IMF Survey: Fifty Countries Still Hurt by Food, Fuel Crisis, IMF Says
September 24, 2008
- Amid turmoil in financial markets, "other crisis" should not be obscured
- Control of inflation will require robust monetary policy stance
- Net fuel-importing low-income countries face $60 billion fuel bill hike
Although food and fuel prices have eased from recent peaks, some 50 low and middle-income countries have suffered a significant "shock" and will remain at risk through 2009 because of deteriorating foreign exchange reserves, rising inflation, and slowing world growth, according to an IMF study.
FOOD, FUEL PRICES
In the case of Africa, progress toward the Millennium Development Goals has been thrown further off course.
The study, which updates an analysis by the IMF of the macroeconomic impact of rising food and fuel costs released on July 1, shows that both energy and food prices remain well above their levels at the onset of the recent price surges.

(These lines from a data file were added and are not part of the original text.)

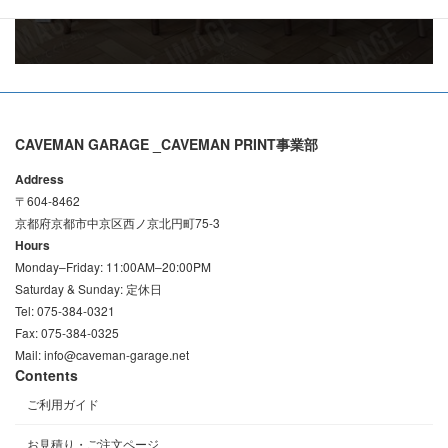
CAVEMAN GARAGE _CAVEMAN PRINT事業部
Address
〒604-8462
京都府京都市中京区西ノ京北円町75-3
Hours
Monday–Friday: 11:00AM–20:00PM
Saturday & Sunday: 定休日
Tel: 075-384-0321
Fax: 075-384-0325
Mail: info@caveman-garage.net
Contents
ご利用ガイド
お見積り・ご注文ページ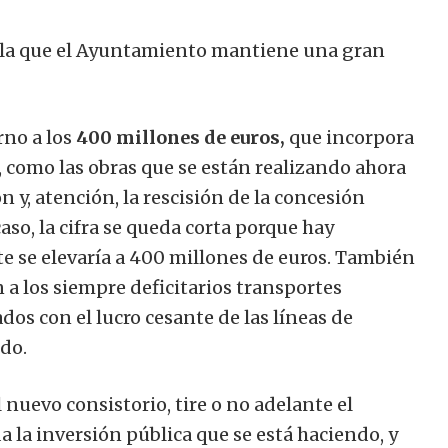
e la que el Ayuntamiento mantiene una gran
orno a los
400 millones de euros,
que incorpora
, como las obras que se están realizando ahora
ón y, atención, la rescisión de la concesión
aso, la cifra se queda corta porque hay
te se elevaría a 400 millones de euros. También
 a los siempre deficitarios transportes
dos con el lucro cesante de las líneas de
do.
 nuevo consistorio, tire o no adelante el
da la inversión pública que se está haciendo, y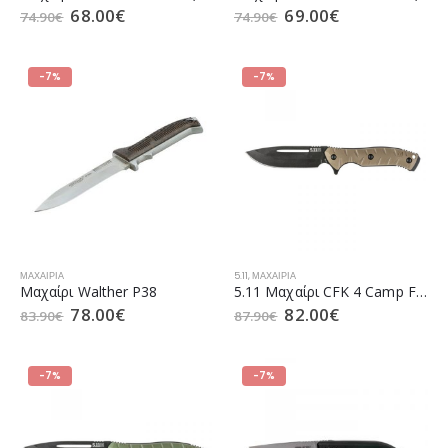
68.00
€
69.00
€
74.90
€
74.90
€
-7%
-7%
ΜΑΧΑΊΡΙΑ
5.11
,
ΜΑΧΑΊΡΙΑ
Mαχαίρι Walther P38
5.11 Μαχαίρι CFK 4 Camp Field 4 Kangaroo (51152)
78.00
€
82.00
€
83.90
€
87.90
€
-7%
-7%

IMF Managing Director Dominique Strauss-Kahn stressed in a September 24 statement in Washington that while the international community is currently focused on the ongoing financial crisis in advanced economies, "it is important not to lose sight of the `other crisis'—the continued debilitating impact of food and fuel hikes on some of the world's poorest countries."
Call for bolder action
"While food and fuel prices have eased from recent peaks, unfortunately they remain well above their levels at the onset of the recent price surges," Strauss-Kahn said. "What this means for a large number of countries—particularly in Africa—is a significant shock." He called for "bolder action" from the international community in terms of additional aid and action to help vulnerable countries.
The new study updates the IMF's initial report on the impact of higher food and fuel prices that was issued in July 2008. The July report warned that the price surge was most acute for import-dependent poor and middle-income countries confronted by balance of payments problems, higher inflation, and worsening poverty.
The IMF's updated assessment shows that the impact of food and fuel price increases on developing countries, far from diminishing, has continued to mount since its previous report last July. As of mid-September, oil prices are around 40 percent below their mid-July peaks, but still double the levels recorded at end-2006. Similarly, food prices have eased 8 percent from their June peak but are still above end-2006 levels.
Increase in fuel bill
As a result, the IMF projects that net fuel-importing low-income countries are facing an increase in their fuel bill equivalent to 3.2 percent of their GDP—or US$60 billion. For 43 net food-importing countries, the rise in their food bill is 0.8 percent of GDP—or US$7.2 billion.
"From a macroeconomic perspective, we see the effects in weakening balance-of-payments positions and national budgets—and acceleration of inflation," Strauss-Kahn said. The average inflation rate for low-income countries increased by almost 3 percentage points during the second quarter of 2008, and is expected to exceed 13 percent by the end of this year. "As we all know," Strauss-Kahn noted, "inflation hurts everyone, but it especially hurts the poor."
The updated study says countries face difficult choices as they seek to adjust their economies. Most will need a combination of price adjustment, involving real depreciation and pass-through of world market prices, and fiscal adjustment to offset the higher budgetary costs. The study recommends an approach involving tailored domestic responses, donor support, and multilateral cooperation.
Guard against inflation
Given the risks of further inflation and weakening external positions, monetary and exchange rate policies will have to guard against inflationary and balance of payments pressures that are likely to intensify in the short run, the study says. The need for, and scale of, fiscal policy responses will have to reflect each country's macroeconomic situation and capacity to create fiscal space.
The report adds that external support, preferably grants in the case of low-income countries, will continue to be vital to ease the burden of adjustment and to limit effects on real incomes and poverty. In early September the IMF endorsed a new action plan drawn up at an international conference in Ghana called to improve delivery of aid to developing countries.
The IMF, which has so far provided additional financial assistance to 14 affected countries and is in the process of reforming its Exogenous Shocks Facility to provide more rapid and streamlined assistance to its members, continues to assist its members through both macroeconomic policy advice, technical assistance and financial support.